==== SUPPLIED MATERIAL ====
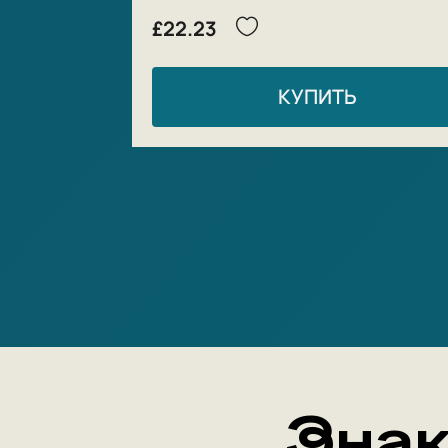
£22.23
КУПИТЬ
Знак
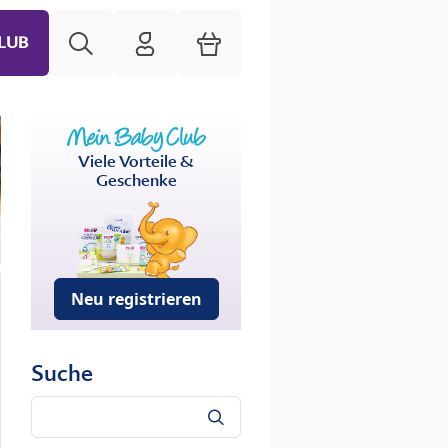
Suche
HiPP Mein Babyclub
Warenkorb
LUB
Viele Vorteile &
Geschenke
Neu registrieren
Suche
Suche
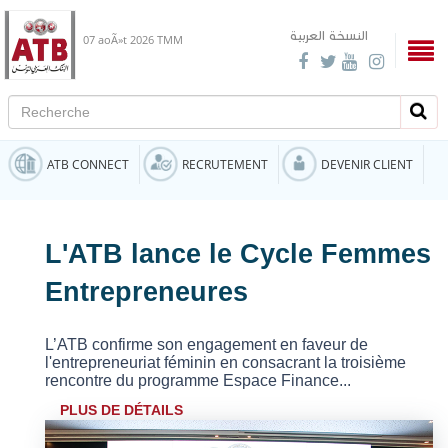
النسخة العربية
07 aoÃ»t 2026
TMM
Recherche
Rech
ATB CONNECT
RECRUTEMENT
DEVENIR CLIENT
L'ATB lance le Cycle Femmes
Entrepreneures
L’ATB confirme son engagement en faveur de
l'entrepreneuriat féminin en consacrant la troisième
rencontre du programme Espace Finance...
PLUS DE DÉTAILS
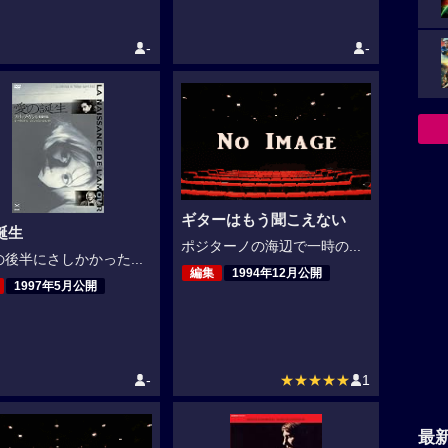
-
-
ギターはもう聞こえない
誕生
ポジターノの海辺で一時の...
後半にさしかかった...
編集
1994年12月公開
1997年5月公開
-
★★★★★
1
最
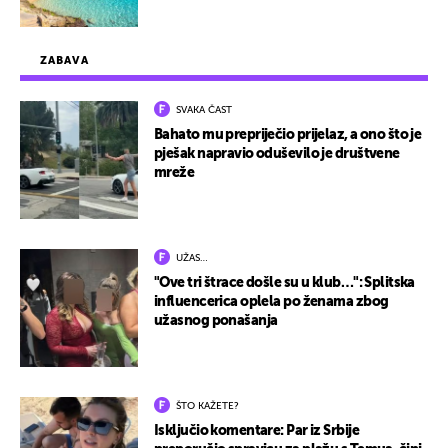
ZABAVA
SVAKA ČAST
Bahato mu prepriječio prijelaz, a ono što je
pješak napravio oduševilo je društvene
mreže
UŽAS…
"Ove tri štrace došle su u klub…": Splitska
influencerica oplela po ženama zbog
užasnog ponašanja
ŠTO KAŽETE?
Isključio komentare: Par iz Srbije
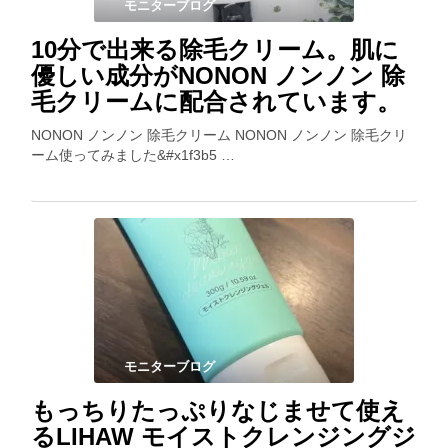
モニターブログ
10分で出来る除毛クリーム。肌に
優しい成分がNONON ノンノン 除
毛クリームに配合されています。
NONON ノンノン 除毛クリーム NONON ノンノン 除毛クリ
ーム使ってみました&#x1f3b5 …
モニターブログ
もっちりたっぷりなじませて使え
るLIHAW モイストクレンジングジ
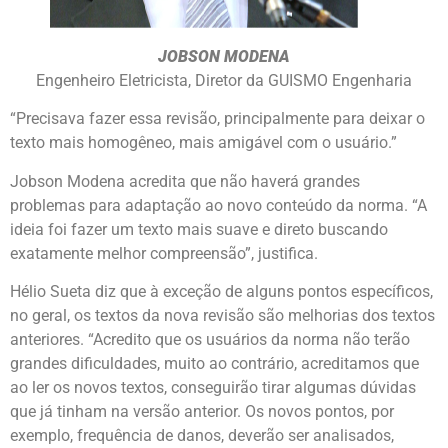
JOBSON MODENA
Engenheiro Eletricista, Diretor da GUISMO Engenharia
“Precisava fazer essa revisão, principalmente para deixar o
texto mais homogêneo, mais amigável com o usuário.”
Jobson Modena acredita que não haverá grandes
problemas para adaptação ao novo conteúdo da norma. “A
ideia foi fazer um texto mais suave e direto buscando
exatamente melhor compreensão”, justifica.
Hélio Sueta diz que à exceção de alguns pontos específicos,
no geral, os textos da nova revisão são melhorias dos textos
anteriores. “Acredito que os usuários da norma não terão
grandes dificuldades, muito ao contrário, acreditamos que
ao ler os novos textos, conseguirão tirar algumas dúvidas
que já tinham na versão anterior. Os novos pontos, por
exemplo, frequência de danos, deverão ser analisados,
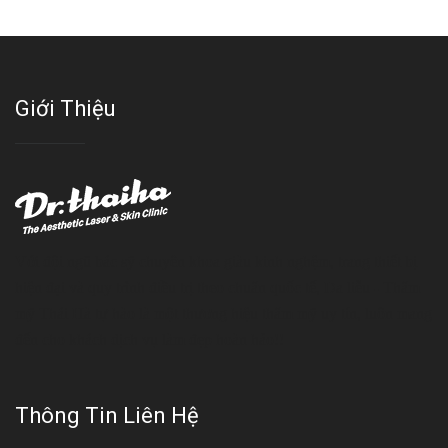
Giới Thiệu
Với đội ngũ bác sỹ chuyên khoa giàu kinh nghệm, trang thiết bị
hiện đại và quy trình điều trị theo chuẩn quốc tế, Da liễu - Thẩm
mỹ Thái Hà tự hào là một thương hiệu thẩm mỹ uy tín, luôn mang
đến cho khách dịch vụ làm đẹp hoàn hảo!!
Thông Tin Liên Hệ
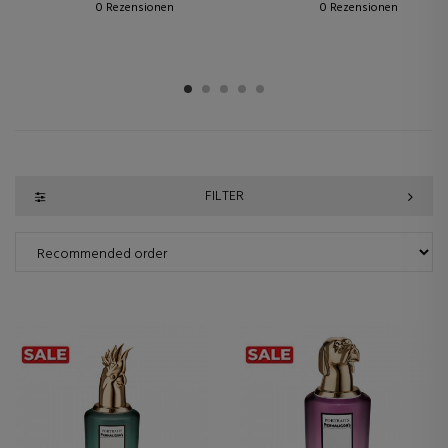
0 Rezensionen
0 Rezensionen
1
2
3
4
5
FILTER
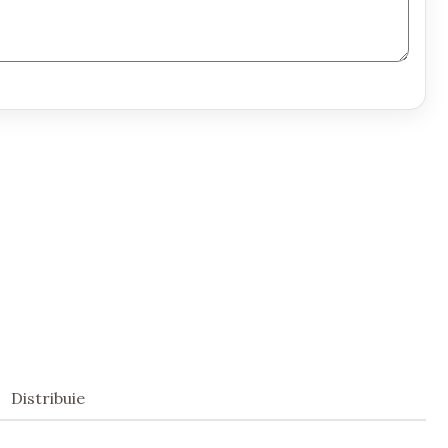
Distribuie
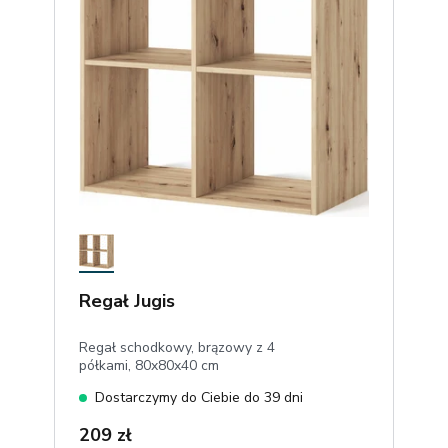
Regał Jugis
Regał schodkowy, brązowy z 4
półkami, 80x80x40 cm
Dostarczymy do Ciebie do 39 dni
209 zł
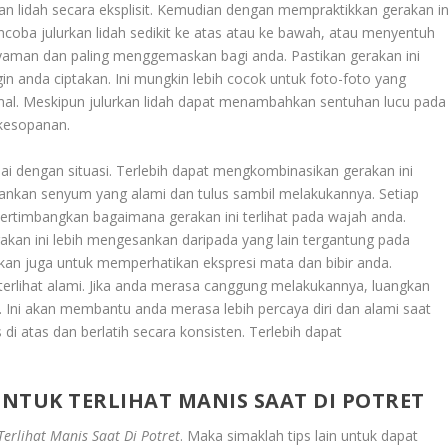
lidah secara eksplisit. Kemudian dengan mempraktikkan gerakan in
ncoba julurkan lidah sedikit ke atas atau ke bawah, atau menyentuh
g nyaman dan paling menggemaskan bagi anda. Pastikan gerakan ini
n anda ciptakan. Ini mungkin lebih cocok untuk foto-foto yang
formal. Meskipun julurkan lidah dapat menambahkan sentuhan lucu pada
kesopanan.
suai dengan situasi. Terlebih dapat mengkombinasikan gerakan ini
kan senyum yang alami dan tulus sambil melakukannya. Setiap
pertimbangkan bagaimana gerakan ini terlihat pada wajah anda.
n ini lebih mengesankan daripada yang lain tergantung pada
tikan juga untuk memperhatikan ekspresi mata dan bibir anda.
terlihat alami. Jika anda merasa canggung melakukannya, luangkan
. Ini akan membantu anda merasa lebih percaya diri dan alami saat
i atas dan berlatih secara konsisten. Terlebih dapat
NTUK TERLIHAT MANIS SAAT DI POTRET
erlihat Manis Saat Di Potret
.
Maka simaklah tips lain untuk dapat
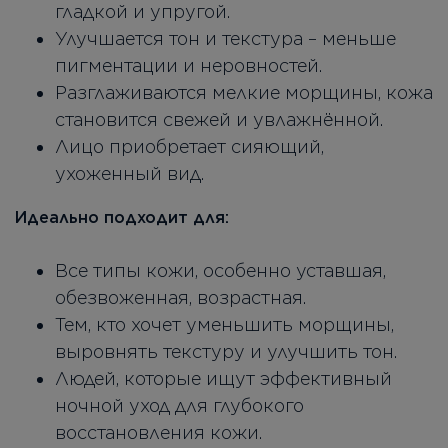
гладкой и упругой.
Улучшается тон и текстура – меньше
пигментации и неровностей.
Разглаживаются мелкие морщины, кожа
становится свежей и увлажнённой.
Лицо приобретает сияющий,
ухоженный вид.
Идеально подходит для:
Все типы кожи, особенно уставшая,
обезвоженная, возрастная.
Тем, кто хочет уменьшить морщины,
выровнять текстуру и улучшить тон.
Людей, которые ищут эффективный
ночной уход для глубокого
восстановления кожи.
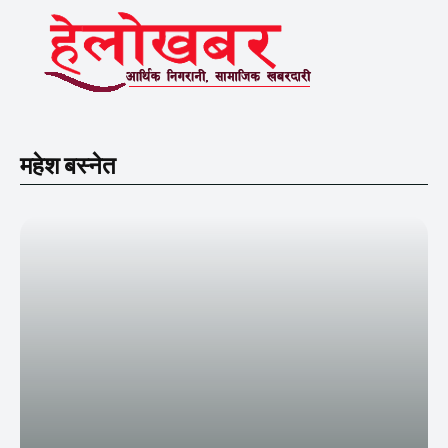
महेश बस्नेत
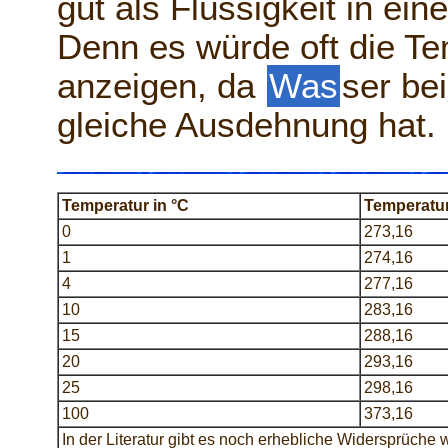
gut als Flüssigkeit in e
Denn es würde oft die Te
anzeigen, da
Was
ser be
gleiche Ausdehnung hat.
Temperatur in °C
Temperatur
0
273,16
1
274,16
4
277,16
10
283,16
15
288,16
20
293,16
25
298,16
100
373,16
In der Literatur gibt es noch erhebliche Widersprüch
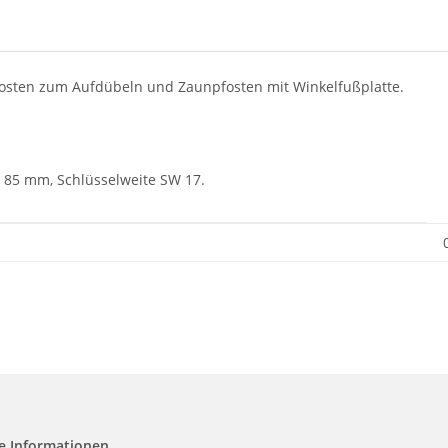
fosten zum Aufdübeln und Zaunpfosten mit Winkelfußplatte.
 85 mm, Schlüsselweite SW 17.
e Informationen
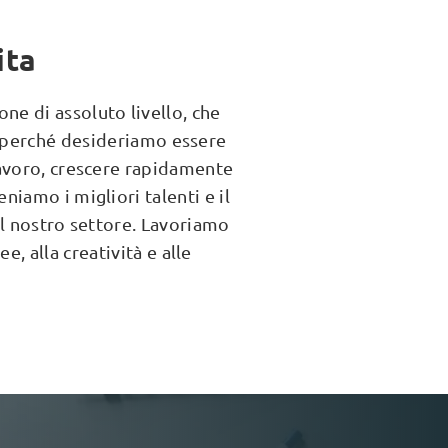
ita
e di assoluto livello, che
co perché desideriamo essere
lavoro, crescere rapidamente
iamo i migliori talenti e il
el nostro settore. Lavoriamo
e, alla creatività e alle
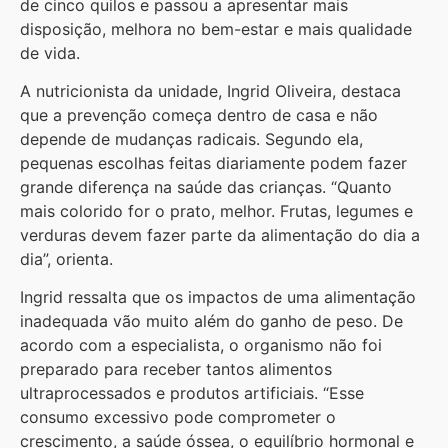
de cinco quilos e passou a apresentar mais
disposição, melhora no bem-estar e mais qualidade
de vida.
A nutricionista da unidade, Ingrid Oliveira, destaca
que a prevenção começa dentro de casa e não
depende de mudanças radicais. Segundo ela,
pequenas escolhas feitas diariamente podem fazer
grande diferença na saúde das crianças. “Quanto
mais colorido for o prato, melhor. Frutas, legumes e
verduras devem fazer parte da alimentação do dia a
dia”, orienta.
Ingrid ressalta que os impactos de uma alimentação
inadequada vão muito além do ganho de peso. De
acordo com a especialista, o organismo não foi
preparado para receber tantos alimentos
ultraprocessados e produtos artificiais. “Esse
consumo excessivo pode comprometer o
crescimento, a saúde óssea, o equilíbrio hormonal e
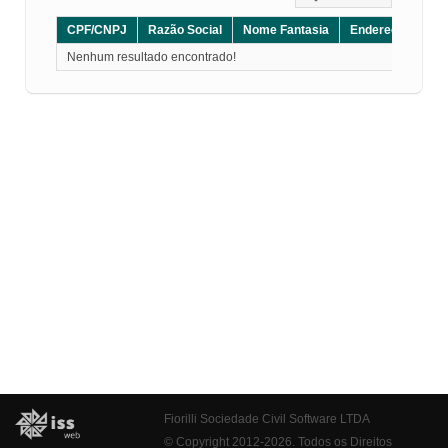
CPF/CNPJ
Razão Social
Nome Fantasia
Endereço
CE
Nenhum resultado encontrado!
Fiorilli Sociedade Civil Software LTDA
© Copyright 2012-2026. Todos os Direitos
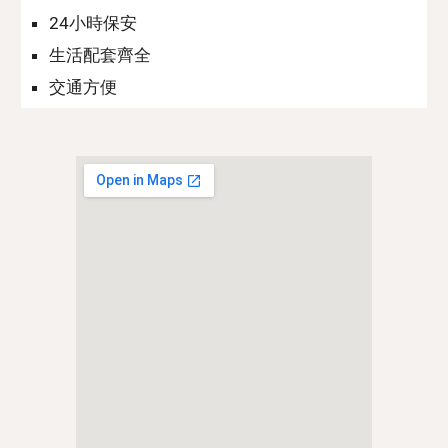
24小時保安
生活配套齊全
交通方便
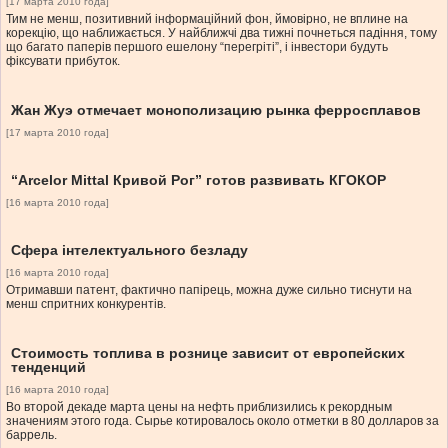
[17 марта 2010 года]
Тим не менш, позитивний інформаційний фон, ймовірно, не вплине на
корекцію, що наближається. У найближчі два тижні почнеться падіння, тому
що багато паперів першого ешелону “перегріті”, і інвестори будуть
фіксувати прибуток.
Жан Жуэ отмечает монополизацию рынка ферросплавов
[17 марта 2010 года]
“Arcelor Mittal Кривой Рог” готов развивать КГОКОР
[16 марта 2010 года]
Сфера інтелектуального безладу
[16 марта 2010 года]
Отримавши патент, фактично папірець, можна дуже сильно тиснути на
менш спритних конкурентів.
Стоимость топлива в рознице зависит от европейских
тенденций
[16 марта 2010 года]
Во второй декаде марта цены на нефть приблизились к рекордным
значениям этого года. Сырье котировалось около отметки в 80 долларов за
баррель.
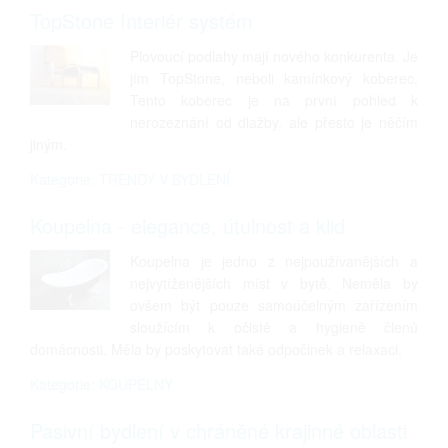
TopStone Interiér systém
Plovoucí podlahy mají nového konkurenta. Je
jím TopStone, neboli kamínkový koberec.
Tento koberec je na první pohled k
nerozeznání od dlažby, ale přesto je něčím
jiným.
Kategorie: TRENDY V BYDLENÍ
Koupelna - elegance, útulnost a klid
Koupelna je jedno z nejpoužívanějších a
nejvytíženějších míst v bytě. Neměla by
ovšem být pouze samoúčelným zařízením
sloužícím k očistě a hygieně členů
domácnosti. Měla by poskytovat také odpočinek a relaxaci.
Kategorie: KOUPELNY
Pasivní bydlení v chráněné krajinné oblasti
====
▸ **WORK INSTRUCTIONS**
Which lines above include the word "untuk"? Pick them out and copy them.

▸ **REPLY**
n anda ciptakan. Ini mungkin lebih cocok untuk foto-foto yang
tikan juga untuk memperhatikan ekspresi mata dan bibir anda.
Maka simaklah tips lain untuk dapat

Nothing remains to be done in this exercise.